Philosopher Harry Frankfurt, in his book "On Bullshit," makes a distinction between those who lie, by deliberately making false claims about what is true, and those who BS, by changing the rules governing their end of the conversation so that claims about truth and falsity are irrelevant. Frankfurt states that a BS-er "does not reject the authority of the truth, as the liar does, and oppose himself to it. He pays no attention to it at all." Washington Post columnist Eduardo Porter says the current president's "greatest gift is to have realized that in a nation that has lost its grip on truth, BS can stand in as a replacement." Apparently ignorance is truly strength.
As citizens of a democracy, what is our obligation to the truth? For myself, I know I have to start by seeking the truth, which means I have to try to get past all the blinders from my own biases and prejudices. I have to accept that truth is not a campaign sound bite, not a rant I can just rattle off whenever my blood starts boiling. And I have to consider evidence from all quarters.
For example: Are immigrants hard workers who overcame big obstacles to get here and want to make a new life that contributes to a stable society? Or are they freeloaders who would rather take welfare or illegal shortcuts than do honest work? The truth is that there are immigrants in both camps, and everywhere in between. And the same could be said of those who have been here for decades. Acknowledging this truth can get us past pro- or anti- agendas to the core of the problem: How can we build a system so that all citizens, newcomers and old-timers alike, have incentives to do good work and better our society?

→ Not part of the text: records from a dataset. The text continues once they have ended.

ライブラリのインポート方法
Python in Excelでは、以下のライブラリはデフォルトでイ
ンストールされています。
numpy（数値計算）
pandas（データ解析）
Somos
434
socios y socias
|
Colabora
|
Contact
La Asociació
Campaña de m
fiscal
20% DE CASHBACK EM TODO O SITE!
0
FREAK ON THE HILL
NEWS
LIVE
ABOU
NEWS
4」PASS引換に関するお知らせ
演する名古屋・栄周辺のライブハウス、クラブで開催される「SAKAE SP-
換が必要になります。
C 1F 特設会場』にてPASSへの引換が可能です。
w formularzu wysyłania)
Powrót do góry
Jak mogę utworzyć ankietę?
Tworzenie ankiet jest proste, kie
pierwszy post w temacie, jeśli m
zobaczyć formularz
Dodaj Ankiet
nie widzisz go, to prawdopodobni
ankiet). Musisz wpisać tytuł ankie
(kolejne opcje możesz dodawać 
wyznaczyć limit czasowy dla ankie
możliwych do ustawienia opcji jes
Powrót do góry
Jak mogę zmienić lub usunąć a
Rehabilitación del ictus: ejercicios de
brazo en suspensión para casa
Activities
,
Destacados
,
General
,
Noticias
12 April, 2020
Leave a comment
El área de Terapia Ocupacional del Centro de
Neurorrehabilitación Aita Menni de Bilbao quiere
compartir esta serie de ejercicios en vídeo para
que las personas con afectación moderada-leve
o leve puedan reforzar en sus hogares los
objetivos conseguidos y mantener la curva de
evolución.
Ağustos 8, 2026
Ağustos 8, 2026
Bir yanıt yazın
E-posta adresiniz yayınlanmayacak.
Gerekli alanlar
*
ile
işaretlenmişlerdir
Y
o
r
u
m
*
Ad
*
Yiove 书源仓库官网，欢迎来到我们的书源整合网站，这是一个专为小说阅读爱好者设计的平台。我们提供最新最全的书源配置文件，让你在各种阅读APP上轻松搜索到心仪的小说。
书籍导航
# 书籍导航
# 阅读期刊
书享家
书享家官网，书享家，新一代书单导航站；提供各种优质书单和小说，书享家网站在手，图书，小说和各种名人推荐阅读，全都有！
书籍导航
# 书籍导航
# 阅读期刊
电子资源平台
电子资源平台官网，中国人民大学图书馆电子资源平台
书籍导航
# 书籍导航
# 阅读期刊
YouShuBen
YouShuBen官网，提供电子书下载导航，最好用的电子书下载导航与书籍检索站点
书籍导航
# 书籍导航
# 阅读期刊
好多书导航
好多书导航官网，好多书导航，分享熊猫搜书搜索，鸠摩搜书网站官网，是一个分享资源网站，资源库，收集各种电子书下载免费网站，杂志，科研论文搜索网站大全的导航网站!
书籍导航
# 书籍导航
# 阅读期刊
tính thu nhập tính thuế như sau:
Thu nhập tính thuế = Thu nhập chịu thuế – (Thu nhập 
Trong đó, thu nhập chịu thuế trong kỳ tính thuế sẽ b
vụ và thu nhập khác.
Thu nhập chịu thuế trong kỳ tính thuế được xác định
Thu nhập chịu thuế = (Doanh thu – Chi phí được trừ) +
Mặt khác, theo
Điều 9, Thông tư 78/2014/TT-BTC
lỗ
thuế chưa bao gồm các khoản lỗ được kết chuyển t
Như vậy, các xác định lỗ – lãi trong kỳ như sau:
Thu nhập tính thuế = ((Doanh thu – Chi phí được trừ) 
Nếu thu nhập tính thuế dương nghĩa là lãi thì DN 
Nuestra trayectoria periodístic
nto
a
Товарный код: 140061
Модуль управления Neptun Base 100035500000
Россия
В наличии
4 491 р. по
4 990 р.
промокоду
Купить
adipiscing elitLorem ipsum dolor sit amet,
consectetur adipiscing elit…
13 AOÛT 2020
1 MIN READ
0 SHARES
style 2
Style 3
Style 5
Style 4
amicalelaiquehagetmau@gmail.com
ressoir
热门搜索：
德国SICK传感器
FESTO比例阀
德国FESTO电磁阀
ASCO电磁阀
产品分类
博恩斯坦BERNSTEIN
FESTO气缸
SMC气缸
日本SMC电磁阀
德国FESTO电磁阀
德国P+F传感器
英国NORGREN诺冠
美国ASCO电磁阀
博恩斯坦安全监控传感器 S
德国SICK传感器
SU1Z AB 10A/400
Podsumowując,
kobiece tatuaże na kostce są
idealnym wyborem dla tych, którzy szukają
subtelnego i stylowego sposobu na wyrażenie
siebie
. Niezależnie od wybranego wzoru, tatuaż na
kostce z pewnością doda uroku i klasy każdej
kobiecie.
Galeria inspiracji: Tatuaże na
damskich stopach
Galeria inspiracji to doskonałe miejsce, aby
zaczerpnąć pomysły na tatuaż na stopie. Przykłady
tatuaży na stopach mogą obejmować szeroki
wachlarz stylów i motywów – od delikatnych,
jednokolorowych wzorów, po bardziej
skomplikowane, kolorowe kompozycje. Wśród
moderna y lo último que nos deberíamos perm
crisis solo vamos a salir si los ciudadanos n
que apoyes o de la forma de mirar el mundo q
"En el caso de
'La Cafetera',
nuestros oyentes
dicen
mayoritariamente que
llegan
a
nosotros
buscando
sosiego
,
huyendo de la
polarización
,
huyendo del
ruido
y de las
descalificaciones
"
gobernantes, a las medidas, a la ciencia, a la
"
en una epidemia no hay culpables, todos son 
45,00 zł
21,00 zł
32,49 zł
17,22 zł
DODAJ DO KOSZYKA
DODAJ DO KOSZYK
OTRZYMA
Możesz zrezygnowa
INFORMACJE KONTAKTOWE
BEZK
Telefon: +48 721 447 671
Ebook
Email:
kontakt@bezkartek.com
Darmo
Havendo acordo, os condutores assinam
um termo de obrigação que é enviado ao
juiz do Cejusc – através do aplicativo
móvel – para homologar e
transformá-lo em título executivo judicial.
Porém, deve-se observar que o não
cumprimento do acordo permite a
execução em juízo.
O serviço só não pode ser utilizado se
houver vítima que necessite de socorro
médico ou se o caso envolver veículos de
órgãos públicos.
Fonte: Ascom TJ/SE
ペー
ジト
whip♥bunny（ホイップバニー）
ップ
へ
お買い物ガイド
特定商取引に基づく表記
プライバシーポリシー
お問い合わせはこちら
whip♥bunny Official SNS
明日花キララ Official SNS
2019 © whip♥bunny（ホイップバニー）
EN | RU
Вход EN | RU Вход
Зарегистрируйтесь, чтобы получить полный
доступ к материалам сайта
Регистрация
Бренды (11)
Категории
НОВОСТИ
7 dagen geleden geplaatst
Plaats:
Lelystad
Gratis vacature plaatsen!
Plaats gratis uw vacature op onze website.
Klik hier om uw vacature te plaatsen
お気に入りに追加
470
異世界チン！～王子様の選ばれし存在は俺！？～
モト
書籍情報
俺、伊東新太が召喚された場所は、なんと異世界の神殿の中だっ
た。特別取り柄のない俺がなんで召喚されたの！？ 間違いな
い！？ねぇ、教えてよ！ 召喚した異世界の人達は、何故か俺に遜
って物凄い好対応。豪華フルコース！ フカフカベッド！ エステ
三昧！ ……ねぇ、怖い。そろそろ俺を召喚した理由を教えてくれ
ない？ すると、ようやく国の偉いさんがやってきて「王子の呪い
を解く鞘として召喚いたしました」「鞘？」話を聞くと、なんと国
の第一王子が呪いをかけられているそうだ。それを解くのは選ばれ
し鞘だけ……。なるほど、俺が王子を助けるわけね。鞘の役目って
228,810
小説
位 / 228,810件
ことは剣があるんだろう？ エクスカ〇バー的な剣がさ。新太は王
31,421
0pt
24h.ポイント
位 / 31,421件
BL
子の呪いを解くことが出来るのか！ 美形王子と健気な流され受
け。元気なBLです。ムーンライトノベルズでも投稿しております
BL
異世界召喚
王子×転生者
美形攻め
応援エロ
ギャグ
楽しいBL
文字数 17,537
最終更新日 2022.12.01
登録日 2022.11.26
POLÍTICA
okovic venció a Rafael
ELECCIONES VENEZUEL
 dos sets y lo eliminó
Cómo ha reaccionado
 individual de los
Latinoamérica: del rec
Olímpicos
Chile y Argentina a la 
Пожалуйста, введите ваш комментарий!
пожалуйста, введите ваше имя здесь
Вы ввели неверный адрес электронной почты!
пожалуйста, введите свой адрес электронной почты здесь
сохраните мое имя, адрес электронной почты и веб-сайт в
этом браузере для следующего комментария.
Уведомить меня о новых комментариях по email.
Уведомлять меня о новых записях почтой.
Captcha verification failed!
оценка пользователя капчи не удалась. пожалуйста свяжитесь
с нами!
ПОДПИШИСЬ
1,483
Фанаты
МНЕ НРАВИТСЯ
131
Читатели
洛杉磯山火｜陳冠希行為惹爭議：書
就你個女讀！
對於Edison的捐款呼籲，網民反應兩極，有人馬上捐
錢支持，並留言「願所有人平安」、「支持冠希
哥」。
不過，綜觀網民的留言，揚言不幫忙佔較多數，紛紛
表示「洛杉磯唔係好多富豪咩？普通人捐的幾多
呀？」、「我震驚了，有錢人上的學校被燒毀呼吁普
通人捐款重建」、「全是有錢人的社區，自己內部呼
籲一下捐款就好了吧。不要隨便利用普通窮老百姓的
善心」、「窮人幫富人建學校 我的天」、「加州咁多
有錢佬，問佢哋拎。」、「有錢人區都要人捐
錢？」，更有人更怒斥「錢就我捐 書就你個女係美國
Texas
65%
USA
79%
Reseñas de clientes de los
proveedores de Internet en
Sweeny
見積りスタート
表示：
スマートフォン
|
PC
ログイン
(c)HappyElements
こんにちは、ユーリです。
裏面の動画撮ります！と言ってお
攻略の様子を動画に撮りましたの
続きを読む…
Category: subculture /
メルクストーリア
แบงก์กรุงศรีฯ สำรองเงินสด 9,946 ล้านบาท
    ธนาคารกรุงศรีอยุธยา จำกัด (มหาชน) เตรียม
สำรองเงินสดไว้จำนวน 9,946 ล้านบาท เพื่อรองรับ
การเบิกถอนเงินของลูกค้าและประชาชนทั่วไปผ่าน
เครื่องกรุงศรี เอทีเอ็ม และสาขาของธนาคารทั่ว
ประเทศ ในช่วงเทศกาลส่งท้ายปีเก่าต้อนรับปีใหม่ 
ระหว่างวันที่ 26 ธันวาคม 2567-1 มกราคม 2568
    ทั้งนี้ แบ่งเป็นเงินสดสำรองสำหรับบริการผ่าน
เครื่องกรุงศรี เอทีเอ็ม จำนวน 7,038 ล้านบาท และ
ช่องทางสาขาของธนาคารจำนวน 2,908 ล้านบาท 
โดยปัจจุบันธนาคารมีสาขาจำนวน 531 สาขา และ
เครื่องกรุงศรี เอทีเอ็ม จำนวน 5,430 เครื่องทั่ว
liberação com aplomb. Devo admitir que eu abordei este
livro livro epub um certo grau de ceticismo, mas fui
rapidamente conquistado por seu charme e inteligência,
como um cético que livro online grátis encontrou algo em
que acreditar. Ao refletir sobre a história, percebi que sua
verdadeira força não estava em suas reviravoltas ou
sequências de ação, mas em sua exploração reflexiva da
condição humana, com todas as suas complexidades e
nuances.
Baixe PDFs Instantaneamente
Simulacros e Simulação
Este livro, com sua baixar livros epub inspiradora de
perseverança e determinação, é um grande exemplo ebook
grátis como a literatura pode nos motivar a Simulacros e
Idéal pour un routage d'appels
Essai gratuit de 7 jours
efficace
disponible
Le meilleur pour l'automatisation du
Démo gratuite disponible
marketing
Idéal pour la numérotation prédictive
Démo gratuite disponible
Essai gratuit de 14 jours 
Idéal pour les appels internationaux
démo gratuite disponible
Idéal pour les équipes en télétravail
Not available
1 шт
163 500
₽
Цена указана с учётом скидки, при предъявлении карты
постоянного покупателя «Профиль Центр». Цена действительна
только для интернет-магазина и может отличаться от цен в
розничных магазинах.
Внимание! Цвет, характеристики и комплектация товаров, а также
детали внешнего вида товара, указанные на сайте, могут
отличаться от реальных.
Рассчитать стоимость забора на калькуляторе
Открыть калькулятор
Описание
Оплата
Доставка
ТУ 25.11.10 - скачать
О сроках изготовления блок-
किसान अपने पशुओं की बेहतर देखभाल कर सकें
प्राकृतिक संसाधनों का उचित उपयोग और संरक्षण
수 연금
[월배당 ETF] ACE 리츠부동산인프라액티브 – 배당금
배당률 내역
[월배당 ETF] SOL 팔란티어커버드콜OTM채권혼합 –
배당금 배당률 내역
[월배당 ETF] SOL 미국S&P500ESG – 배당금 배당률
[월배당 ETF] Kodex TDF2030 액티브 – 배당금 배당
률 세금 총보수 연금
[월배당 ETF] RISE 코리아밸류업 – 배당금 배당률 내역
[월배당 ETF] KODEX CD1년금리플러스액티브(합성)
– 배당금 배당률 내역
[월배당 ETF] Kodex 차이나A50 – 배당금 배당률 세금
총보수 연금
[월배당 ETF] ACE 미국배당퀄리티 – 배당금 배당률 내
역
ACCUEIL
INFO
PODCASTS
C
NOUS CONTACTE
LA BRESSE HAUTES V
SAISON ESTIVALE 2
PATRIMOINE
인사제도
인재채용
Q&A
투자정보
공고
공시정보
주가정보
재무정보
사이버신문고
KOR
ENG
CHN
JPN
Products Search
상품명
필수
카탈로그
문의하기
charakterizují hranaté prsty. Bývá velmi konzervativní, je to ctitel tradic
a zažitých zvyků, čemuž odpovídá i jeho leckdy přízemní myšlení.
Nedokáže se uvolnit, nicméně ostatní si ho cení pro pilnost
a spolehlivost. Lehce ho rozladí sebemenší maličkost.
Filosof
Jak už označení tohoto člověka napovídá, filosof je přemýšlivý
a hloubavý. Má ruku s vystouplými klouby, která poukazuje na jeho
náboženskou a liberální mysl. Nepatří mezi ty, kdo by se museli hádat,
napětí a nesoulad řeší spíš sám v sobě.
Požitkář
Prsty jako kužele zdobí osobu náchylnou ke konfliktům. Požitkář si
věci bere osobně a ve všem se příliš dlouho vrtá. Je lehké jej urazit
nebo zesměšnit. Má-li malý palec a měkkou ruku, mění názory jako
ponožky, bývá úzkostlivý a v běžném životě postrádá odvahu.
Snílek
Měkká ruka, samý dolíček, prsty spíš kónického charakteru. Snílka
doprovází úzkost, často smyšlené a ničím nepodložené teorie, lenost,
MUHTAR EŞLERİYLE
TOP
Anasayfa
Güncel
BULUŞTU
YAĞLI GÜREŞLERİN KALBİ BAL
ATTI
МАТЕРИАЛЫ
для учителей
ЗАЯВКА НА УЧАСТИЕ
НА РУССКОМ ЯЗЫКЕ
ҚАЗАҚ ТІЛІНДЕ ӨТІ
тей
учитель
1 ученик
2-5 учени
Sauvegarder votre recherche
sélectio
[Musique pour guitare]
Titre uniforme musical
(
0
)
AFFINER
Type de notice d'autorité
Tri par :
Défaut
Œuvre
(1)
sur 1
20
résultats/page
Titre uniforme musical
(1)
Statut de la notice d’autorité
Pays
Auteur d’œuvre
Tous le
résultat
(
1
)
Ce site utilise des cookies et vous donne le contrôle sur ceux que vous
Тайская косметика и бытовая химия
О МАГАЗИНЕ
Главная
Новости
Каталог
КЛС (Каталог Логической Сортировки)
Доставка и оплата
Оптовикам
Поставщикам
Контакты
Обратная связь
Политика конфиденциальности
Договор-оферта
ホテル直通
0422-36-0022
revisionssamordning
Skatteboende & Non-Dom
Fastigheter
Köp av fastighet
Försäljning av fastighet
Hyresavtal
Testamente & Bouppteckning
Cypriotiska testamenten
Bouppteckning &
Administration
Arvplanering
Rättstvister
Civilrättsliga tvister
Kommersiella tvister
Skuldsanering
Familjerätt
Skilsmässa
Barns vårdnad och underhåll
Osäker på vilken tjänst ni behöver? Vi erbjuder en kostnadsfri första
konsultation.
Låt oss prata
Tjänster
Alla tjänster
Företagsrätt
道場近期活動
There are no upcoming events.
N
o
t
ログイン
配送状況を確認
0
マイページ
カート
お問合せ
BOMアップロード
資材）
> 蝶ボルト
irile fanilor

Leaving the easy sound bites behind, we could also take a step back and ask: Why are so many people leaving their longtime homes to come to our shores? What role do we have in supporting that pattern? Does that role give us leverage to make changes? Embracing the full truth often means diving deeply into a complex world, seeking to understand before advocating change. To me, it's sweet relief to hear someone acknowledge the full truth of a thorny issue because I know I'm talking with someone who has put agendas aside to look a tough problem square in the face.
I believe good citizens are also obliged to defend the truth. However, maintaining calm and resilience in the face of blatant falsehoods can be difficult. But we could look to Angela Harrelson, George Floyd's aunt, who has had to deal with death threats and hoaxes, including a call from a man pretending to be the officer who killed her nephew. Even after federal and state trials found that officer guilty of civil rights violations and murder, Harrelson has encountered activists who deny the basic facts — the truth — about Floyd's death. All this while processing her own grief. A reporter recently asked her how she felt about the fact that concepts like diversity and inclusion are now in the crosshairs. Her response? We're in a movement, not a moment. Of her nephew, she said, "The gift he left us is the voice, to lift our voice and to fight. We don't have to be silent."
I know I prefer living in harmony with truth, even when it's big and messy. I will continue to seek truth and speak truth at every opportunity, and I think I'm in good company. "Facts do not cease to exist because they are ignored," wrote Aldous Huxley, the author of "Brave New World." "All I want is the truth," John Lennon sang, "Just give me some truth." Finally, one last quote (that is sometimes attributed to Orwell, but in any case was said by someone wise): "In a time of deceit, telling the truth is a revolutionary act."
Jeff Naylor, of Minneapolis is a software architect.